Currently, researchers are looking for methods that allow exchanging quantum information between photons and matter. Although this quantum calculator has already been experienced with sets of many thousands of atoms, a team of physicists \has now shown that quantum information can also be exchanged between atoms and photons in a controlled manner, reports a press release from the journal Nature.
“In addition, this quantum calculator offers the opportunity to check whether the quantum information stored in the photon has been correctly written in the atom without destroying the quantum state,” adds Lukin. This allows to determine at an early stage if a calculation process should be repeated due to a storage error.
The fact that, until very recently, no one had achieved the exchange of quantum information between individual photons and atoms is because the interaction between light particles and atoms is very weak.

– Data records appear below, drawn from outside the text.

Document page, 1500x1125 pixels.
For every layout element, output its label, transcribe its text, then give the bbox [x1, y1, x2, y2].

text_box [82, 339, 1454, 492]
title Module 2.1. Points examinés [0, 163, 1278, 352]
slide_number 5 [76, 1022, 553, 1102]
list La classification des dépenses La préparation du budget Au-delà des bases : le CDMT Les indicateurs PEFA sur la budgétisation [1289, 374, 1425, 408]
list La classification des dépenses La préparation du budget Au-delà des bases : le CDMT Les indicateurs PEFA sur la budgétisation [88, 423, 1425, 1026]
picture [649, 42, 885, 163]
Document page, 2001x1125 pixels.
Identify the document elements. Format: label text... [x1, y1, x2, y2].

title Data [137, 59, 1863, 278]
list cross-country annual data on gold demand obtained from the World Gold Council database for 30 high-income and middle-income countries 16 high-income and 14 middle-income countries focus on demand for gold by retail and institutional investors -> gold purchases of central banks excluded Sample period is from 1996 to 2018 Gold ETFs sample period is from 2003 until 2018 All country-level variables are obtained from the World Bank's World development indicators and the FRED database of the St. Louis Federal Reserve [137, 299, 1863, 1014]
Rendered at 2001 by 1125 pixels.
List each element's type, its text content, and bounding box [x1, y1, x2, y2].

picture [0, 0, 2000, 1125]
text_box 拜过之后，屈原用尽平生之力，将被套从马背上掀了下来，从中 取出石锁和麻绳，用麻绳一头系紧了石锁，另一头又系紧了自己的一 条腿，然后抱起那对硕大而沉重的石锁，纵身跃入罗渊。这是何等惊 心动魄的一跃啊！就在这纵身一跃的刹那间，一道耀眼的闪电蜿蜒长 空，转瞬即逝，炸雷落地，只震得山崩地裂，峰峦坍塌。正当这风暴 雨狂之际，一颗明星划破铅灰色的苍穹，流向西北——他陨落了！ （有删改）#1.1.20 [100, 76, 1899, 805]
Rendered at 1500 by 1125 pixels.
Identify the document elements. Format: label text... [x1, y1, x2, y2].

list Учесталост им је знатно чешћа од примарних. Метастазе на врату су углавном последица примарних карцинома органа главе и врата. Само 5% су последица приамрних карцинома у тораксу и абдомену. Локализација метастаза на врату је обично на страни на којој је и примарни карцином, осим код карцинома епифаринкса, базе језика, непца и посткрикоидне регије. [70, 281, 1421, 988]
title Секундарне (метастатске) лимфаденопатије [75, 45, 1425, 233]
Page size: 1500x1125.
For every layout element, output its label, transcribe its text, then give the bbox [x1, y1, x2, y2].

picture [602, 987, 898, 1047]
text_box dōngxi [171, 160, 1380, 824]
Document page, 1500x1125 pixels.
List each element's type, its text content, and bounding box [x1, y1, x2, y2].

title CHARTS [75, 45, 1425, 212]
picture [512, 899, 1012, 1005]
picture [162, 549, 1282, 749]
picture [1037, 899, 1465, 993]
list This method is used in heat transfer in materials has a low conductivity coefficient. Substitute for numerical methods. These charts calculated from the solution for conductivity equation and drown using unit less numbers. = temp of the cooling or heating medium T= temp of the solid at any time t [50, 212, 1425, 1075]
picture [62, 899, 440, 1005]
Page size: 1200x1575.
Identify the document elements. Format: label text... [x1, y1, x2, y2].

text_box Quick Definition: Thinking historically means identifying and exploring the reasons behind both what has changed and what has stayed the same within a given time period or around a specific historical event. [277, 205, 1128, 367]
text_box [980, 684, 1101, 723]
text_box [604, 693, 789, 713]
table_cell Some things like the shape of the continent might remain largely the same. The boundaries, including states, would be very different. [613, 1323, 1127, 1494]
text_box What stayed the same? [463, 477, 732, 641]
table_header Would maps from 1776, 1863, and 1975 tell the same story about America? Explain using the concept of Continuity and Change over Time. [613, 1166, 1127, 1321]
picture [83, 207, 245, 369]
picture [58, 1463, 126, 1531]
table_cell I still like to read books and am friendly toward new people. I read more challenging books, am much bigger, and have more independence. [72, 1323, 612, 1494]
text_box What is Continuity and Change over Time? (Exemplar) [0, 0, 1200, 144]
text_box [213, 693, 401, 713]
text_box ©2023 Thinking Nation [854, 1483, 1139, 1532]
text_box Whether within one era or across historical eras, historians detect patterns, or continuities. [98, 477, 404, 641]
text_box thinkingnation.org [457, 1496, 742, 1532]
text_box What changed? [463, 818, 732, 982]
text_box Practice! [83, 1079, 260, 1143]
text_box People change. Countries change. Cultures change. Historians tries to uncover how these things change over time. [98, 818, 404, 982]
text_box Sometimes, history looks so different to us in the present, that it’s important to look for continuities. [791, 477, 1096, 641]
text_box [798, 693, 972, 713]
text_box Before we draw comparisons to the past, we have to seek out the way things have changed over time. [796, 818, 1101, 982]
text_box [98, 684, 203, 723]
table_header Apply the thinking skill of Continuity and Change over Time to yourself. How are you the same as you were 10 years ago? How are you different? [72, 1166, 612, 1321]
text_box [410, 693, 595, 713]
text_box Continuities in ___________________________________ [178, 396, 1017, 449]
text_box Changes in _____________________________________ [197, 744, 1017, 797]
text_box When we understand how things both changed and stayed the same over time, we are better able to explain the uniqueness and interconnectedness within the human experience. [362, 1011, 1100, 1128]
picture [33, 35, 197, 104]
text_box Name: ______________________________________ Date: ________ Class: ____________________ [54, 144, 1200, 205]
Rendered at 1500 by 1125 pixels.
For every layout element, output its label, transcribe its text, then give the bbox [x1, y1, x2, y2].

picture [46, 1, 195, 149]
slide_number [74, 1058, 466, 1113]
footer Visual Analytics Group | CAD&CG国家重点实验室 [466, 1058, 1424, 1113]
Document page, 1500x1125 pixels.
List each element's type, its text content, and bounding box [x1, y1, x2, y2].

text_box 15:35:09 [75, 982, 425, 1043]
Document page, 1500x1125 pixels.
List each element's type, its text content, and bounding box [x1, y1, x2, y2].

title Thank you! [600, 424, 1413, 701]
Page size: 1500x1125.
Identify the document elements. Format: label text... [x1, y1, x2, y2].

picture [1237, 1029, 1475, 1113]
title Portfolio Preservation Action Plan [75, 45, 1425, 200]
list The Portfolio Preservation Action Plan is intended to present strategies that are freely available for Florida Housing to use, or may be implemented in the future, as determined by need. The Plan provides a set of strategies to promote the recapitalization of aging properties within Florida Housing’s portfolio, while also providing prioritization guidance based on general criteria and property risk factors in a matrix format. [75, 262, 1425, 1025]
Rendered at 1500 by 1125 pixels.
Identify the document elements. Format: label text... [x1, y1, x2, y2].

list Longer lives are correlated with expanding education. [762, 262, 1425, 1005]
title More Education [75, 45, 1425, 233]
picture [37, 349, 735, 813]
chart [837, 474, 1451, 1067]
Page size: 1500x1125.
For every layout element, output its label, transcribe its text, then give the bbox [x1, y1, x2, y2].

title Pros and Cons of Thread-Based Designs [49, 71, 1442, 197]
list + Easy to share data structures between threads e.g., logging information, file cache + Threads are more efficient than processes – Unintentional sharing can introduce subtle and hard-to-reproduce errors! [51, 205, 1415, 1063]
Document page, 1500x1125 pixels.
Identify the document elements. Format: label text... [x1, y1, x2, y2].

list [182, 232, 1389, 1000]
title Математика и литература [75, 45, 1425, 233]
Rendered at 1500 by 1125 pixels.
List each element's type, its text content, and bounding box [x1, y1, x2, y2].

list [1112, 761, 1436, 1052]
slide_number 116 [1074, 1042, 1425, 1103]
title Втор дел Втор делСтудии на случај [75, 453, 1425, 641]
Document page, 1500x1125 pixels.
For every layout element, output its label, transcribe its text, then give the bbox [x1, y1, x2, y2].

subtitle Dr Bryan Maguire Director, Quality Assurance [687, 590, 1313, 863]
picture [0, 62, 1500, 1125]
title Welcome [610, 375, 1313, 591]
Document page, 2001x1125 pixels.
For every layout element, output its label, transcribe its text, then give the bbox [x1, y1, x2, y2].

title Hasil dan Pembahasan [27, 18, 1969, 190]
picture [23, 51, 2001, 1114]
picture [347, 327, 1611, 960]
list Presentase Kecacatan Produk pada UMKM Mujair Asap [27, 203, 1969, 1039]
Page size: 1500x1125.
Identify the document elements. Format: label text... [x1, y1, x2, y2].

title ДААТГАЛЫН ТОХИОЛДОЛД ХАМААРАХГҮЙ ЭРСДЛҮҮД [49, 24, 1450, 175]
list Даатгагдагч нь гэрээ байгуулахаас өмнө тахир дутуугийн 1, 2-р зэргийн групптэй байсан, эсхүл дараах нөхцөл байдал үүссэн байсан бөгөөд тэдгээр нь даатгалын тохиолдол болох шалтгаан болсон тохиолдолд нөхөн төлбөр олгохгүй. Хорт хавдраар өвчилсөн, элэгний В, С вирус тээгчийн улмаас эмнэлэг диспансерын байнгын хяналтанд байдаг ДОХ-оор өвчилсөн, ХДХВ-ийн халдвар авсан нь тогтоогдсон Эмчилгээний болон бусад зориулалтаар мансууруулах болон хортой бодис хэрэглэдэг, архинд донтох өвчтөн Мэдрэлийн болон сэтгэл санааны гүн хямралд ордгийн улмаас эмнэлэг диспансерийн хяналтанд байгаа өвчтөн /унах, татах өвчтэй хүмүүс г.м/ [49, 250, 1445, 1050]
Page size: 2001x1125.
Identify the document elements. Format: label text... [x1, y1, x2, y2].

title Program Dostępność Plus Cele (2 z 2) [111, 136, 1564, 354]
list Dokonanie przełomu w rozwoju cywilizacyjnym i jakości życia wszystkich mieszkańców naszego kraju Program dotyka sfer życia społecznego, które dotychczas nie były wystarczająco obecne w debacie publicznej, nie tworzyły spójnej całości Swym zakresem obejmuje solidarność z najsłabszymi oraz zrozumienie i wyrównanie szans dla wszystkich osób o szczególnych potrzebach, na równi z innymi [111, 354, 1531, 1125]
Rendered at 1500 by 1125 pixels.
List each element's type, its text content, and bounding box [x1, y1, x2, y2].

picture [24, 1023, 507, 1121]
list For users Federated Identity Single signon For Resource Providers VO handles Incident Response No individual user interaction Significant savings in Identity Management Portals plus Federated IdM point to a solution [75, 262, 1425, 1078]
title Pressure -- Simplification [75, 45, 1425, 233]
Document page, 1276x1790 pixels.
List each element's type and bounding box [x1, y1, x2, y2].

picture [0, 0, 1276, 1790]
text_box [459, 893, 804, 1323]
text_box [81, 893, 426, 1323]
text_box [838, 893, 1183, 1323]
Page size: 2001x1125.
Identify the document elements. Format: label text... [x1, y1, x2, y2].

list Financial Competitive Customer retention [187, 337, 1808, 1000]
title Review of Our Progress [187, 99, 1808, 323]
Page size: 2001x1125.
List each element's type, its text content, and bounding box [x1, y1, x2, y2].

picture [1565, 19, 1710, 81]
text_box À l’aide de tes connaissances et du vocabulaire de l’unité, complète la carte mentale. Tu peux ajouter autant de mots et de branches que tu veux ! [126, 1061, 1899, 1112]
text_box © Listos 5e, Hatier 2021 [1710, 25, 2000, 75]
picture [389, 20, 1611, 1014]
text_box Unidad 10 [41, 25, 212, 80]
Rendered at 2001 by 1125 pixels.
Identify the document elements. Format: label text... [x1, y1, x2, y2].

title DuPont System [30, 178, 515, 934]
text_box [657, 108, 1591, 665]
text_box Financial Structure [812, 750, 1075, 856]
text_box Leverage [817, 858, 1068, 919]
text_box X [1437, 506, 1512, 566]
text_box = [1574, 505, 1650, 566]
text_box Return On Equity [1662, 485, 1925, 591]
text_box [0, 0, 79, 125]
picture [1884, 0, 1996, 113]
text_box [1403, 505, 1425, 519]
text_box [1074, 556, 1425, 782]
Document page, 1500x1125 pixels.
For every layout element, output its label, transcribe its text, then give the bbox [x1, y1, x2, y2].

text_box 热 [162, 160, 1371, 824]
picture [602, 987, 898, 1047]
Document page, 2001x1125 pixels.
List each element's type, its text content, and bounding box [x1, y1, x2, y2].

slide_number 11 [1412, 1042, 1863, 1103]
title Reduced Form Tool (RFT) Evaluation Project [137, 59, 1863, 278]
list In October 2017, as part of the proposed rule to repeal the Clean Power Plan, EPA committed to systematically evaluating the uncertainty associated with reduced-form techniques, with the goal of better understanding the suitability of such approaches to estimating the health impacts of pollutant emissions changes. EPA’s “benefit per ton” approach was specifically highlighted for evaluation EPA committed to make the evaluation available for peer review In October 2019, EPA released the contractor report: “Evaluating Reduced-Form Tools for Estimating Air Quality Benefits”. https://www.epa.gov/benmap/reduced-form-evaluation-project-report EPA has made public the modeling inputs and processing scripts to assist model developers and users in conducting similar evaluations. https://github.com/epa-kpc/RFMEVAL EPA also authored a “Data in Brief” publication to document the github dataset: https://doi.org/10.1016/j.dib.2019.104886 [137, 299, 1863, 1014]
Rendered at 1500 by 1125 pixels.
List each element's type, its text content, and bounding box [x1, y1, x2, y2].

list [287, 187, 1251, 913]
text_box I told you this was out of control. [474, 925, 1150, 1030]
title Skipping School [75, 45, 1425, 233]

To understand this quantum calculator easily, researchers put the following example in the statement: “It is as if atoms and photons do not notice much of each other, as if two guests at a party barely spoke to each other and, therefore, only exchange a minimum amount of information. ”
The trick is in the interaction between atoms and photons
To improve this interaction, the scientists used a trick: They placed a rubidium atom between the mirrors of an optical resonator, and used a very weak laser to introduce individual photons into the resonator. The resonator mirrors reflected the photons several times, which improved the interaction between photons and atoms. Following the previous example, now the guests are seen more frequently, which increases the chances of being communicated.